**DATA UNDER STUDY:**
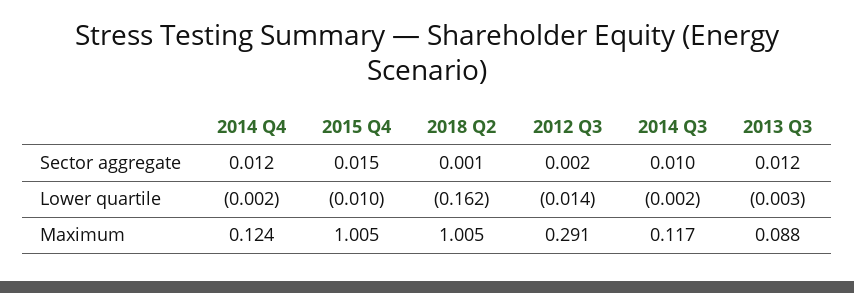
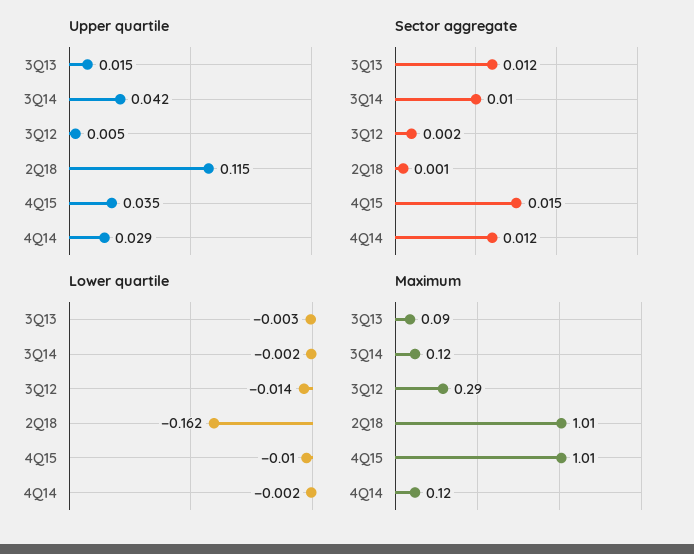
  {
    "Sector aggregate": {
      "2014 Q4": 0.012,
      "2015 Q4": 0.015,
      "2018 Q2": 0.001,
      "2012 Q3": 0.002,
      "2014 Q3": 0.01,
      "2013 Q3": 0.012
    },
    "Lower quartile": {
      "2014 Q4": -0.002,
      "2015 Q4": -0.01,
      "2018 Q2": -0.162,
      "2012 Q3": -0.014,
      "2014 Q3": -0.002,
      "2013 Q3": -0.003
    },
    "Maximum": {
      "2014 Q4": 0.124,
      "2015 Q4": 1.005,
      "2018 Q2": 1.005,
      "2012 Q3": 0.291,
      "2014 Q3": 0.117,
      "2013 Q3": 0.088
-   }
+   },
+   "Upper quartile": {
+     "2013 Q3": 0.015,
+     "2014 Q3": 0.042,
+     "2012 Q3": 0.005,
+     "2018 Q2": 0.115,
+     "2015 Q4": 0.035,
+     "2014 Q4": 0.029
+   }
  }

...

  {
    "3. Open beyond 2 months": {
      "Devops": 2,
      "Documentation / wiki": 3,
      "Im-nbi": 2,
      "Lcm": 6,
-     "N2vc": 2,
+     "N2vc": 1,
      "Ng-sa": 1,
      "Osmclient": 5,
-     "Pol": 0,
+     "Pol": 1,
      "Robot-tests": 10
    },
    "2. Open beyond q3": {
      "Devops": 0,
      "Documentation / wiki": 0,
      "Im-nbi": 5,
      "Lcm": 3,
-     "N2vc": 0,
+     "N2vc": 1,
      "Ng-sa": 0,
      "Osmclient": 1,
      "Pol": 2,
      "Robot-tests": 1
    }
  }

--

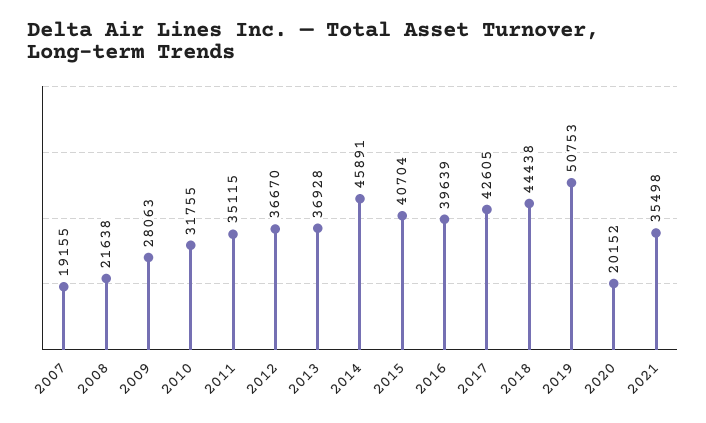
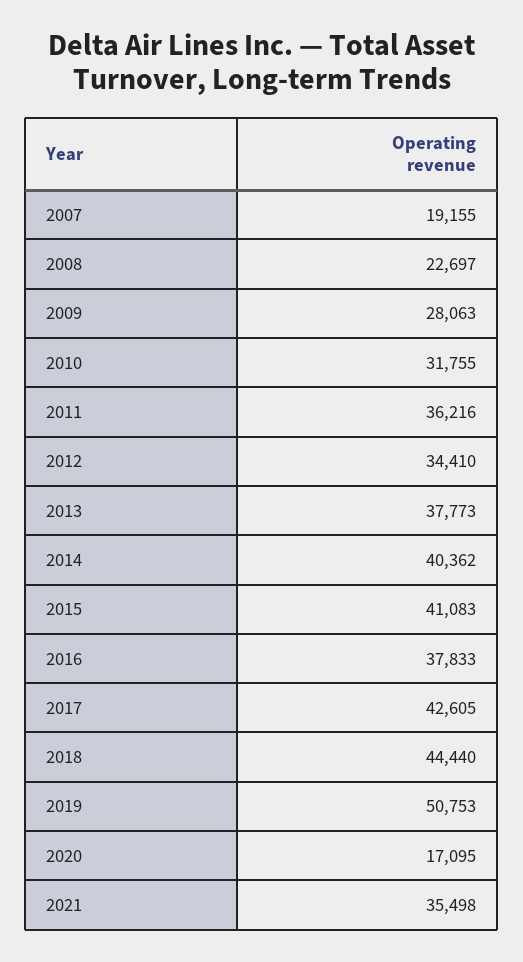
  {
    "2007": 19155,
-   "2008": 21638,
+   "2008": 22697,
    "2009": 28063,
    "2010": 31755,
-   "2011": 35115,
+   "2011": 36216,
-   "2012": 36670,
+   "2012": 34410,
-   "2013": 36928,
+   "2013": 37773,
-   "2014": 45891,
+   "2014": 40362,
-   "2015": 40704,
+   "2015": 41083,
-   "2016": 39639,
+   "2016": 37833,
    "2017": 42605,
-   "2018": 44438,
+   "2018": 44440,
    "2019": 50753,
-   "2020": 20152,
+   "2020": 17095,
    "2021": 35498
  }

**DIRECTIONS FOR THIS TASK:** Wherever a line in the material contains "Open", count it; the answer is the number alone.

**TASK SOLUTION:** 2